"Ini adalah warisan dari nenekmu, Mariam," kata Arif sambil memberikan surat-surat itu kepada putrinya. "Dia wanita yang luar biasa, dan melalui surat-surat ini, kau bisa merasakan cinta dan kebijaksanaannya."
Mariam membaca surat-surat itu dengan penuh rasa ingin tahu dan kekaguman. Dia merasakan ikatan yang mendalam dengan neneknya, meskipun mereka tidak pernah bertemu.
"Terima kasih, Ayah," kata Mariam dengan mata berkaca-kaca. "Aku akan menjaga surat-surat ini dengan baik. Aku ingin nenek tahu bahwa cintanya masih hidup di dalam hatiku."
Arif merasa bangga melihat putrinya tumbuh menjadi gadis yang penuh cinta dan kebijaksanaan.
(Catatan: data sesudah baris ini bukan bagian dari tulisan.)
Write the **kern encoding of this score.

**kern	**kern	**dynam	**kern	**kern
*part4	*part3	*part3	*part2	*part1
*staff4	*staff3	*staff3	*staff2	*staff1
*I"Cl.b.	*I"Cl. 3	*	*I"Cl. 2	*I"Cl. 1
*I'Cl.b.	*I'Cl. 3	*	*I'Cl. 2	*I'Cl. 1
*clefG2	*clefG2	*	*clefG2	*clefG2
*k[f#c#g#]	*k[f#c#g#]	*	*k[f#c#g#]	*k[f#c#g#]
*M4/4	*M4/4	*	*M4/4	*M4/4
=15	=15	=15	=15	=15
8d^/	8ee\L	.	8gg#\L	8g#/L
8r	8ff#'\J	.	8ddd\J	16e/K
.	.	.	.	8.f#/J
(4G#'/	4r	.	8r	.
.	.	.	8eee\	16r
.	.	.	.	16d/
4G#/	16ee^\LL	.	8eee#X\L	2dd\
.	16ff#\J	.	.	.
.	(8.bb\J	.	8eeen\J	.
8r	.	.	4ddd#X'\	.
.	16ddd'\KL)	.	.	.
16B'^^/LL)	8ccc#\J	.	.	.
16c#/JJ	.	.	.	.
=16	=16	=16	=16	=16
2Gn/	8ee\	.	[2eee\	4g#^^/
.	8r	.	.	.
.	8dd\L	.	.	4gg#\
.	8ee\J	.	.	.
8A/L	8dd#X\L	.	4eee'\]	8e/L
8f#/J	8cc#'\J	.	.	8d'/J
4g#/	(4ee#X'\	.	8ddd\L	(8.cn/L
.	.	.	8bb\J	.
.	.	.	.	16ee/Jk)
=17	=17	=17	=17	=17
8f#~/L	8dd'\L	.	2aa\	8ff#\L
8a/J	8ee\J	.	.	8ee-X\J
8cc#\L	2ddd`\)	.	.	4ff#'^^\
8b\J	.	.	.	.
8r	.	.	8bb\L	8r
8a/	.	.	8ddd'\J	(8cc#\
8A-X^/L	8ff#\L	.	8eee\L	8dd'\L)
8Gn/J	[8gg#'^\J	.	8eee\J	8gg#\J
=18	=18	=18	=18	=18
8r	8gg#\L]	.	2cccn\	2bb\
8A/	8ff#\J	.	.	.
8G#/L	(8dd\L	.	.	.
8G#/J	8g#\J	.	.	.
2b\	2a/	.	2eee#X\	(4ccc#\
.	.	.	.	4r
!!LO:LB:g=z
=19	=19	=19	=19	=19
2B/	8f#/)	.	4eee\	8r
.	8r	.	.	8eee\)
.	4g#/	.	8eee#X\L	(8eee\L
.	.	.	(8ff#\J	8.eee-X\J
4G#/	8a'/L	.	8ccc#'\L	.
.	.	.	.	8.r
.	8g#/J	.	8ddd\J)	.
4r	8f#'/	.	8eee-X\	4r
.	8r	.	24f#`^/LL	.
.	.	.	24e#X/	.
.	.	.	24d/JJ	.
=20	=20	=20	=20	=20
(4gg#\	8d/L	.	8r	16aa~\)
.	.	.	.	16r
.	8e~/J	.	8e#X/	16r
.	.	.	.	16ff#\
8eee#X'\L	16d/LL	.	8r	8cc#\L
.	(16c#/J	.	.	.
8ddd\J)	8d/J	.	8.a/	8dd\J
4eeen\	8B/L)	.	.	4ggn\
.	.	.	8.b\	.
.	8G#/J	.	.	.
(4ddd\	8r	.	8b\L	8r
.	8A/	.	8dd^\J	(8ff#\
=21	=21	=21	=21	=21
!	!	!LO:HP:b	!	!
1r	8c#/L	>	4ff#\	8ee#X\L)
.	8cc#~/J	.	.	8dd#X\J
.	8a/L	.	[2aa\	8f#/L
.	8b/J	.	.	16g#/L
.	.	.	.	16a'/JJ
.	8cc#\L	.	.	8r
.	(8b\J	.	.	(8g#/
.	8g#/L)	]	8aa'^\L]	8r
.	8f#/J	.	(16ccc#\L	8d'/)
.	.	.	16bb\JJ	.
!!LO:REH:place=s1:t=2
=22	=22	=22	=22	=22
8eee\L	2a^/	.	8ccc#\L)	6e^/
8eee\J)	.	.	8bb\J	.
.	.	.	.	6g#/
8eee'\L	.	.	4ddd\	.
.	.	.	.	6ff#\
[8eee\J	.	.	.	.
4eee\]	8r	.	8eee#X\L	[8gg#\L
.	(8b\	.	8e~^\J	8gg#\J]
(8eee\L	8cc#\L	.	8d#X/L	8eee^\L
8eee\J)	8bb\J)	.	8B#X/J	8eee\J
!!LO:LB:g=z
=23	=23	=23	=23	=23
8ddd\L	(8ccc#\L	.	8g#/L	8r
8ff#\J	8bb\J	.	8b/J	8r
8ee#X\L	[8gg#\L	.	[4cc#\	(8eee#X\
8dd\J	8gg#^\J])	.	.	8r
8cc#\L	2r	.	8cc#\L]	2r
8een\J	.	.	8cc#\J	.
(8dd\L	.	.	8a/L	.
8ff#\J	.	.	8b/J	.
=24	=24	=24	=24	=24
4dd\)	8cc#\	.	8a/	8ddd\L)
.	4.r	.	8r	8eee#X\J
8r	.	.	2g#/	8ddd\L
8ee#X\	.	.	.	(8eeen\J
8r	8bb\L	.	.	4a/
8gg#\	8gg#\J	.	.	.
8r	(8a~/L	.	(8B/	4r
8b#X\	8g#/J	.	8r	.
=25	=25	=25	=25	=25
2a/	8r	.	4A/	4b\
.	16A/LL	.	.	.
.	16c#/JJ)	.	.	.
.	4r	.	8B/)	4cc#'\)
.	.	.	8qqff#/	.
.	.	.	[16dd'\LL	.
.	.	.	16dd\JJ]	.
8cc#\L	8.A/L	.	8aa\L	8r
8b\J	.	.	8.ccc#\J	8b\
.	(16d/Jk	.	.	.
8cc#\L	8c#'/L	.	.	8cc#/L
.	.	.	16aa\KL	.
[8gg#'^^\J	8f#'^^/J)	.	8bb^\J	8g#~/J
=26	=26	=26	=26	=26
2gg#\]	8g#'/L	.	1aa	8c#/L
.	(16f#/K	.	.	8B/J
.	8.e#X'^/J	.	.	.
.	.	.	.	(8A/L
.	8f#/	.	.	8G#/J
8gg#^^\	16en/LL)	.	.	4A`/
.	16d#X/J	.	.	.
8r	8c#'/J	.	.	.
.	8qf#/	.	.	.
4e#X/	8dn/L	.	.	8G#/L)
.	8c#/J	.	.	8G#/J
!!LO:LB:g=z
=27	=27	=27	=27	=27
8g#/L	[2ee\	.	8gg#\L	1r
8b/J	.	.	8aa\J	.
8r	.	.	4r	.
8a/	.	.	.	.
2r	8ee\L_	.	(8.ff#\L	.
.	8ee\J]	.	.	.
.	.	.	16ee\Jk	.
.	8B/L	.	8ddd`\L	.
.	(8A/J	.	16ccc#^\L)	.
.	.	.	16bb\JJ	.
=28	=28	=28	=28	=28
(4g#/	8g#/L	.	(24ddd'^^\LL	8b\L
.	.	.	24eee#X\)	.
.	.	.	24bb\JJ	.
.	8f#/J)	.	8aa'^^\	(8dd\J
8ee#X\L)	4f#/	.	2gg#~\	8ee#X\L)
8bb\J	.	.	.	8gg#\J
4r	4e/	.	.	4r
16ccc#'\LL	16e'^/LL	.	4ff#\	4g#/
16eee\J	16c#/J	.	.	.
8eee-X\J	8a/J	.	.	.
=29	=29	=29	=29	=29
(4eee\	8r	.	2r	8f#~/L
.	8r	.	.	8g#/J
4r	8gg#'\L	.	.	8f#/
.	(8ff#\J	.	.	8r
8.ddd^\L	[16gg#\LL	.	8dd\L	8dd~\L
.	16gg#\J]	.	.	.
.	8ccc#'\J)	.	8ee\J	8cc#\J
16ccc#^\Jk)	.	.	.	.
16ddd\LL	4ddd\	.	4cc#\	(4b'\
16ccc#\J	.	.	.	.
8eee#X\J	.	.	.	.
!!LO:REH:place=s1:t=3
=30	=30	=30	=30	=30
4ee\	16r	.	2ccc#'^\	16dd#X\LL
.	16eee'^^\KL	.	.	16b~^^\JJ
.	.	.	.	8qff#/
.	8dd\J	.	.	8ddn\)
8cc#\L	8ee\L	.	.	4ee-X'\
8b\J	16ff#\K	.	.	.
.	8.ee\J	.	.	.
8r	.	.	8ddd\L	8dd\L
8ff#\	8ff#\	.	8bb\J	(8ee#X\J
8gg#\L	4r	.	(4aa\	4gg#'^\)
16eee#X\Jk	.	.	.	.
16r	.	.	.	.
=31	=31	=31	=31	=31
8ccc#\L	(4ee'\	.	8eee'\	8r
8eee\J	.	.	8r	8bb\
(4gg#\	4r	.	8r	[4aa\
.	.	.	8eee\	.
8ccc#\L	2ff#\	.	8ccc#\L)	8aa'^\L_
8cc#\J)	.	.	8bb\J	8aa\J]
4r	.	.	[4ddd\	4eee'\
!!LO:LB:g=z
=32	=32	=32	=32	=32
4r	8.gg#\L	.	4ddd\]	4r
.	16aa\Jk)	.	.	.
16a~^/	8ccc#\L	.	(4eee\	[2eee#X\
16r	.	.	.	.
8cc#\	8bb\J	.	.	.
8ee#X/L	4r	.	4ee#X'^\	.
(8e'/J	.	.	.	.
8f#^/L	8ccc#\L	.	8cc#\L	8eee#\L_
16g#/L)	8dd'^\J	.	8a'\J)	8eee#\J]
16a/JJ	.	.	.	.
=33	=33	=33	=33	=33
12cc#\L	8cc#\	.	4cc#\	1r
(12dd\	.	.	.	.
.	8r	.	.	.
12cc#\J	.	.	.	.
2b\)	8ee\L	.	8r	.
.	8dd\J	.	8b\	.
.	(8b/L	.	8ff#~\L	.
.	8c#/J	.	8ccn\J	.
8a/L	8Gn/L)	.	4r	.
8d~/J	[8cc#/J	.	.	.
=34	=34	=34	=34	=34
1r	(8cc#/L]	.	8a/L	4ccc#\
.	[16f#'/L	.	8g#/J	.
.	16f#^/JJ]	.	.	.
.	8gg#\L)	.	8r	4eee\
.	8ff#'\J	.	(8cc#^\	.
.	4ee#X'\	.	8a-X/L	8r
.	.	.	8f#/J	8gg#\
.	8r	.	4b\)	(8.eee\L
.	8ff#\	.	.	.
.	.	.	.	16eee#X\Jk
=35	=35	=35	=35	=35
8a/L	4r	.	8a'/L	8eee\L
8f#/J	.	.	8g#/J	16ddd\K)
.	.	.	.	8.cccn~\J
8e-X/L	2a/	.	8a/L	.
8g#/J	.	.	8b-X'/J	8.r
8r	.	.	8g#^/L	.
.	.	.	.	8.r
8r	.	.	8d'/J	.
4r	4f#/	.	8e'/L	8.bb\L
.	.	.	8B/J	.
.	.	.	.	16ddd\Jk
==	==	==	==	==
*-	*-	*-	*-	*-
Dia tahu bahwa meskipun ibunya telah tiada, cinta yang diwariskan melalui surat-surat itu akan terus hidup, mengalir dari satu generasi ke generasi berikutnya.
Hidup terus berjalan di desa kecil itu, dengan Arif dan Siti yang bahagia bersama putri mereka, Mariam. Setiap hari, Arif akan mengenang ibunya dengan penuh rasa syukur, mengetahui bahwa meskipun mereka terpisah oleh kematian, cinta ibunya tetap ada di hatinya, mengisi setiap sudut kehidupannya.
Kotak kayu itu tetap disimpan dengan aman, menjadi simbol cinta abadi yang menghubungkan mereka dengan masa lalu. Melalui surat-surat itu, Arif, Siti, dan Mariam dapat merasakan kehadiran Mariam yang selalu ada untuk membimbing mereka, memberikan cinta, dan menjaga mereka di setiap langkah kehidupan.
Dan meskipun waktu terus berlalu, cinta itu tidak pernah pudar. Cinta itu adalah warisan yang paling berharga, warisan yang akan terus hidup dan mengalir melalui generasi-generasi yang akan datang, selamanya.